Don Cunningham has cut his teeth on overcoming tough challenges in politics and life. He’s earned a reputation as a fiscally responsible official who delivers results.
As a mayor, he brought back Bethlehem – one of Pennsylvania’s best known industrial cities – from the loss of its steel industry to $2 billion in new investment. As a state cabinet secretary overseeing nearly $4 billion of Pennsylvania’s budget, he ended wasteful business as usual and delivered half a billion dollars in savings. And, as one of only four elected executives running county governments, he turned Lehigh County into one of the state’s fastest growing and most progressive counties.
The son of a Bethlehem steelworker and grandson of union tradesmen – raised by a single father – Cunningham was born with no political pedigree or family wealth.

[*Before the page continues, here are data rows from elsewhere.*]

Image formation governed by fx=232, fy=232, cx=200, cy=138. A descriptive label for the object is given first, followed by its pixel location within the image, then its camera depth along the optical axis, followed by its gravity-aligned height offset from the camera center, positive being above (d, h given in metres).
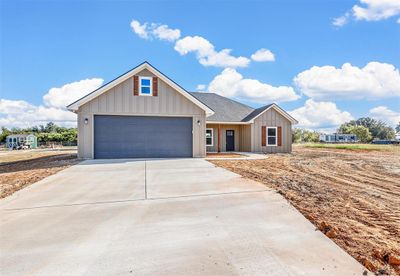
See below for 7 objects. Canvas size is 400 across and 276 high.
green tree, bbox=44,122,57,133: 59.06 +3.36
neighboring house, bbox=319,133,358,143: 54.62 -0.01
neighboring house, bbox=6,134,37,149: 36.03 -0.14
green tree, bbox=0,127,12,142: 41.52 +0.74
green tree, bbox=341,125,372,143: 54.16 +0.90
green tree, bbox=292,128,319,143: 50.99 +0.50
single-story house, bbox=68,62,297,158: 12.11 +1.13
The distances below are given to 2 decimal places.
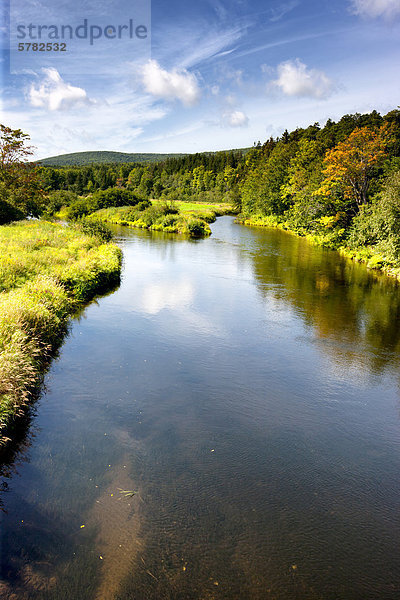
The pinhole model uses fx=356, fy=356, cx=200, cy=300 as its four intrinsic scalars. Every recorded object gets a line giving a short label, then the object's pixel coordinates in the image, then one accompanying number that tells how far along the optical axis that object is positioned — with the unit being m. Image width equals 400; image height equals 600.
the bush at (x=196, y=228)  45.84
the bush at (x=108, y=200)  62.67
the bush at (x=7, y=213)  31.17
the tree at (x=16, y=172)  39.59
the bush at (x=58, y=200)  60.75
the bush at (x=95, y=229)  28.78
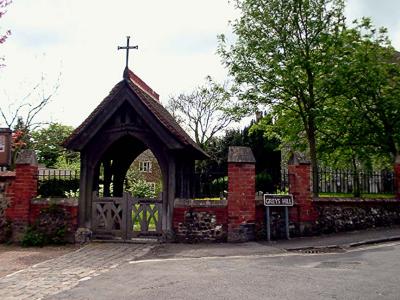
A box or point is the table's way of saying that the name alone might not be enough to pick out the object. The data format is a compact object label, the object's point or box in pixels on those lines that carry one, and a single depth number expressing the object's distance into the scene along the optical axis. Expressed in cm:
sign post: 1140
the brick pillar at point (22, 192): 1148
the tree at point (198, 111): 4031
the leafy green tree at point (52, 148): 4800
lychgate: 1135
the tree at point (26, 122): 2438
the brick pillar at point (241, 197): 1109
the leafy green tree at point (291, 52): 1510
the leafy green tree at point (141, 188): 2404
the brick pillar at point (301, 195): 1199
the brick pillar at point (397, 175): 1489
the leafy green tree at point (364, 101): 1495
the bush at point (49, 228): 1115
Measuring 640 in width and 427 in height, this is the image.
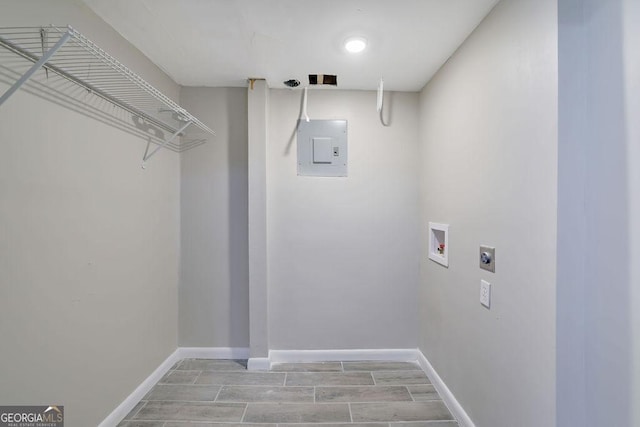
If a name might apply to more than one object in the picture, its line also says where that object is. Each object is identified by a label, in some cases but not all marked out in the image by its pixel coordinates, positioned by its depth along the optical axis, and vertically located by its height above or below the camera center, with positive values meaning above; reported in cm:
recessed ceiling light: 159 +98
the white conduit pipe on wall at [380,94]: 207 +88
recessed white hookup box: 181 -25
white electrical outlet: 135 -43
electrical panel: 225 +51
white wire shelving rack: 101 +60
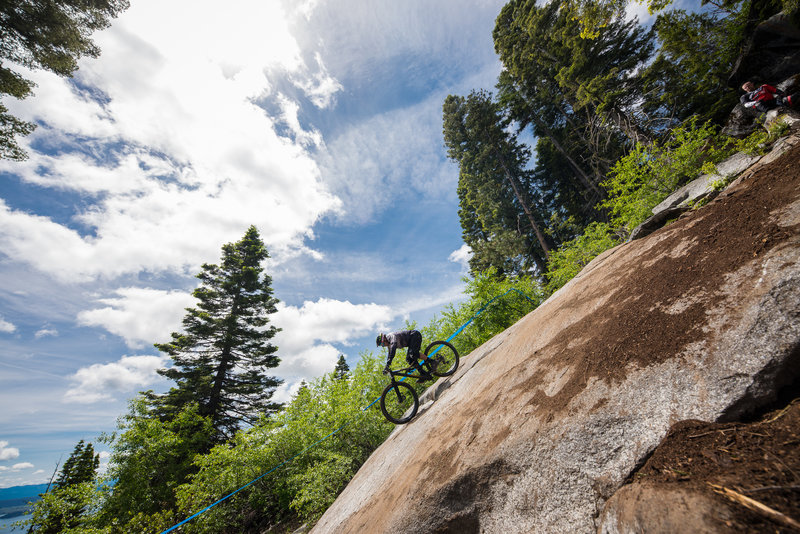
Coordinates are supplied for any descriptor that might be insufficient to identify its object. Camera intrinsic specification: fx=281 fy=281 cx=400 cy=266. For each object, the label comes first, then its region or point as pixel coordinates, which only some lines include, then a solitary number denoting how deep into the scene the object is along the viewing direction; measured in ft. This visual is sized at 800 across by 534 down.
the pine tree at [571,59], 49.16
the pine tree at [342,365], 122.76
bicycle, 23.81
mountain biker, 24.86
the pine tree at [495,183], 74.43
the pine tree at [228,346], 67.26
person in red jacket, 26.66
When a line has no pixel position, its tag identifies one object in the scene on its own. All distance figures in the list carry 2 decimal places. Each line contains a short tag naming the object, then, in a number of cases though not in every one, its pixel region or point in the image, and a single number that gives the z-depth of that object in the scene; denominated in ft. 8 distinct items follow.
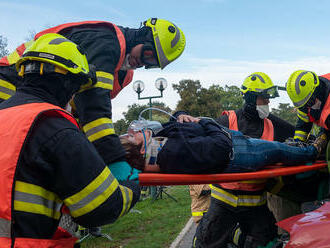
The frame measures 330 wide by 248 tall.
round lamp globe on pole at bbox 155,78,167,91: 32.27
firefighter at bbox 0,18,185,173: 7.14
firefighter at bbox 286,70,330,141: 12.61
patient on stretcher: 6.81
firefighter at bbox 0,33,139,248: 4.12
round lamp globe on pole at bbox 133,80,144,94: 32.32
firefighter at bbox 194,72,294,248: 10.05
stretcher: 6.27
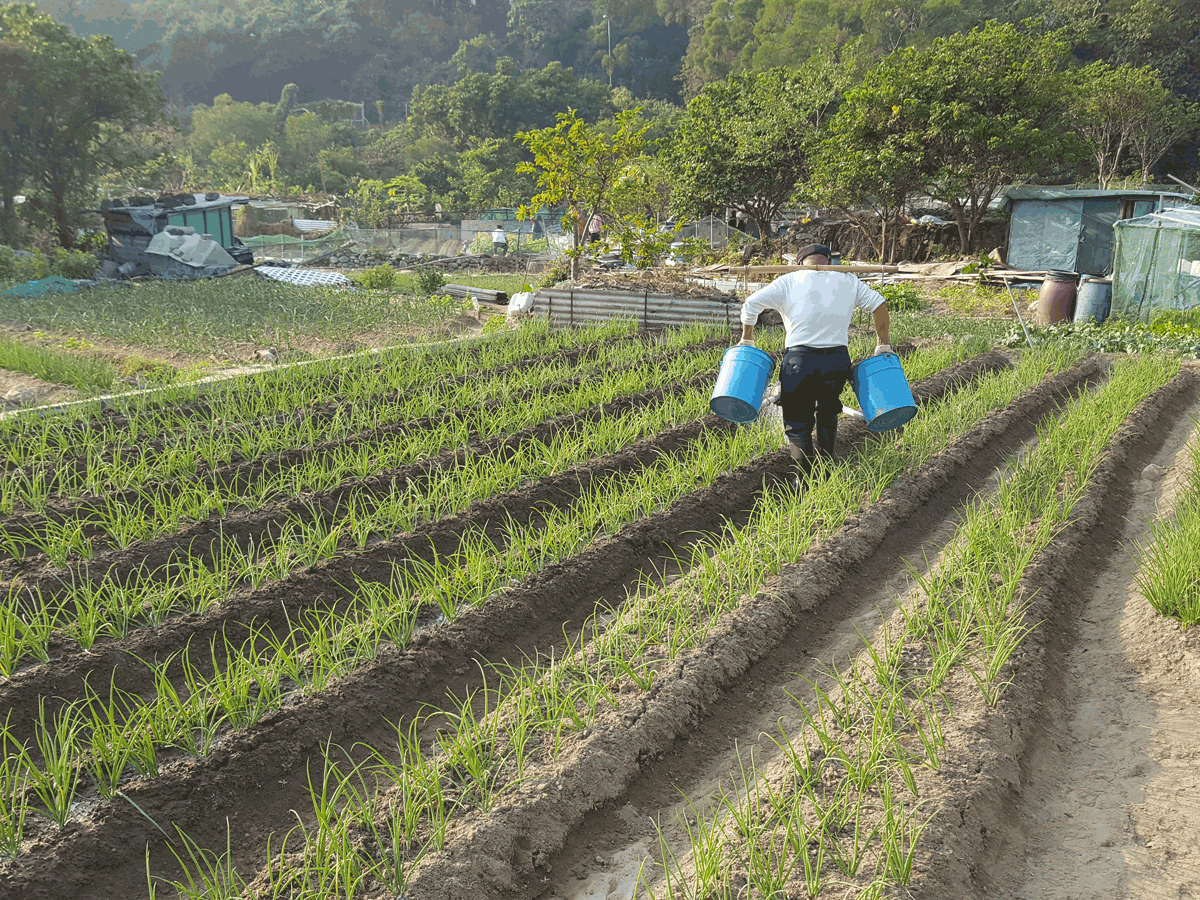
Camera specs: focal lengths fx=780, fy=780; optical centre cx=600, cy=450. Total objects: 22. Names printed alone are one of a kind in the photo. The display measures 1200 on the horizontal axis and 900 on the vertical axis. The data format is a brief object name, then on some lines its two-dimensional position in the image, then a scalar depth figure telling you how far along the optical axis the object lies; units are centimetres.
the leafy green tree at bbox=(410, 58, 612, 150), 4881
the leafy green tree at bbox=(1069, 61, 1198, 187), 2012
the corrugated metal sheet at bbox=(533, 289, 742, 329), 894
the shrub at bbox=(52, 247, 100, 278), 1608
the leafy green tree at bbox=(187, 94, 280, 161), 5300
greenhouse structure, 1041
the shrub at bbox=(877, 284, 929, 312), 1205
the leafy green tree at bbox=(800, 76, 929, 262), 1670
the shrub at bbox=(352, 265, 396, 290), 1537
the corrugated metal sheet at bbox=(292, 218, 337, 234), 3045
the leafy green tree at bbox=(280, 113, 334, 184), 5019
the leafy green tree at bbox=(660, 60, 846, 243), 2062
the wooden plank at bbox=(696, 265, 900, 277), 448
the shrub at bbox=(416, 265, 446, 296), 1429
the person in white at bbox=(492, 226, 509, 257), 2583
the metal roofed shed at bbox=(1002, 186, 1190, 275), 1588
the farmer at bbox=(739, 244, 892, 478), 430
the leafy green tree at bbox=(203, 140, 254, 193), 3856
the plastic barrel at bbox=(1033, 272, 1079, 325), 1073
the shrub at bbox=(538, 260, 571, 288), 1177
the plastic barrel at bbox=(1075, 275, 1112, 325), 1058
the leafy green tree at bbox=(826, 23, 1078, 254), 1603
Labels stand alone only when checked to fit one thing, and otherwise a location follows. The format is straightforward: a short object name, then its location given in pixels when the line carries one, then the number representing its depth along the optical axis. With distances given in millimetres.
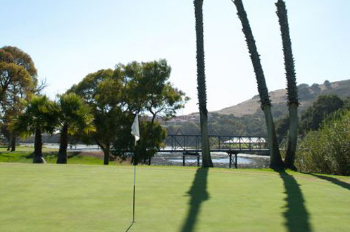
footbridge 45606
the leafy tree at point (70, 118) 20844
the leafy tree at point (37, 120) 20500
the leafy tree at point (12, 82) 40406
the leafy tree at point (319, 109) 67250
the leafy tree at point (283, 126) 76994
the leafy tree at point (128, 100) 31859
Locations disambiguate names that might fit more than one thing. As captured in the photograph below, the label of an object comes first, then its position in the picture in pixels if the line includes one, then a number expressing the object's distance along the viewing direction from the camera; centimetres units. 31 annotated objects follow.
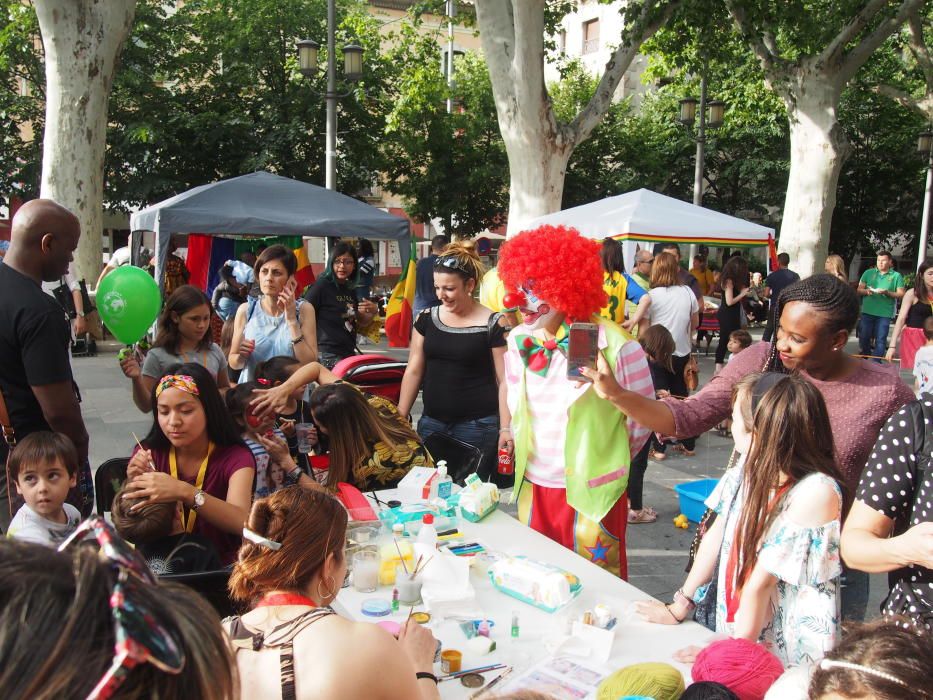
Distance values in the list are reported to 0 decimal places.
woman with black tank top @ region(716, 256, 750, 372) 1048
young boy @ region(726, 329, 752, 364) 696
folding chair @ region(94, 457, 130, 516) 298
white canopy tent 866
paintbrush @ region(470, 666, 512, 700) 195
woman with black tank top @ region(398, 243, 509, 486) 386
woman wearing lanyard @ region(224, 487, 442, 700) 148
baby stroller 466
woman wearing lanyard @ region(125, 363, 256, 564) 270
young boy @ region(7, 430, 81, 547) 277
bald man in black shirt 277
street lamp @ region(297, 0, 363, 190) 1162
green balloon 426
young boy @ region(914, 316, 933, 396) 450
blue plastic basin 456
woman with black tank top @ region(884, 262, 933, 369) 709
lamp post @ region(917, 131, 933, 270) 1820
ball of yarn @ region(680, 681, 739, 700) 160
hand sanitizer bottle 336
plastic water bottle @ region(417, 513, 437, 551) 278
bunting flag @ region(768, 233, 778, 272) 962
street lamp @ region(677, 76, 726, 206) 1520
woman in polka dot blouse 181
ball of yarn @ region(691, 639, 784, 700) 179
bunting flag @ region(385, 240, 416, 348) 722
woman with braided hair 235
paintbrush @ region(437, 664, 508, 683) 203
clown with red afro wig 301
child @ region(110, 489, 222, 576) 253
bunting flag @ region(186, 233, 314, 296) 993
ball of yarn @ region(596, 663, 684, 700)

His Irish and Slovenian great grandparents came to Pennsylvania to work in the mills of Bethlehem. The wealth they passed along were the values of hard work, integrity, the value of a dollar and respect for all people regardless of ethnicity, race or social class.
Educated in public schools, Cunningham went on to earn a bachelor’s degree from Shippensburg University, the first in four generations of his Irish Catholic family to go to college. He then worked his way through Villanova University, where he earned a master’s degree, graduating summa cum laude.
His is a Pennsylvania story. He’s spent his lifetime here; is raising his three children here; and has watched up close as Pennsylvania still struggles to change from an industrial giant to a new economy. In his home city of Bethlehem – and in the region of the Lehigh Valley – he took action to make that change happen.
He was first elected to the City Council at 28 and became the city’s youngest mayor in history at 31. He ran to drive change, reform and renewal. He inherited a city that had just lost its major employer and 25 percent of its tax base, was straddled with $350 million of debt and a broken spirit. Today, Bethlehem thrives with new jobs, two retail districts and the Money magazine distinction of being one of the 100 best places to live in America.
For his work, Cunningham has won state and national awards for innovation in government and economic development. He won the distinction of his peers and was elected president of the Pennsylvania League of Cities and Municipalities; the Democratic Leadership Council has listed him as one of the top 100 Democrats to watch in American politics. He’s long been considered a rising star in Pennsylvania politics.
Cunningham subscribes to the hard-nosed philosophy of fiscal responsibility that belies his blue collar, working class roots. Entering his 14th year in government, he’s proposed but one small real estate tax increase, which came in the wake of Bethlehem Steel’s bankruptcy.
He’s earned a reputation as an innovator who is able to do more with less but a social progressive who focuses on creating opportunity for all people in all neighborhoods. While a cabinet secretary, he oversaw the state’s minority and women business opportunity program and tripled the participation in less than three years. His county is one of the three best in Pennsylvania for preserving farms and he has launched aggressive and innovate environmental energy savings and law enforcement programs, including a groundbreaking effort to put more police on the street.
Cunningham is the rare elected leader who has delivered reform and results wherever he’s served.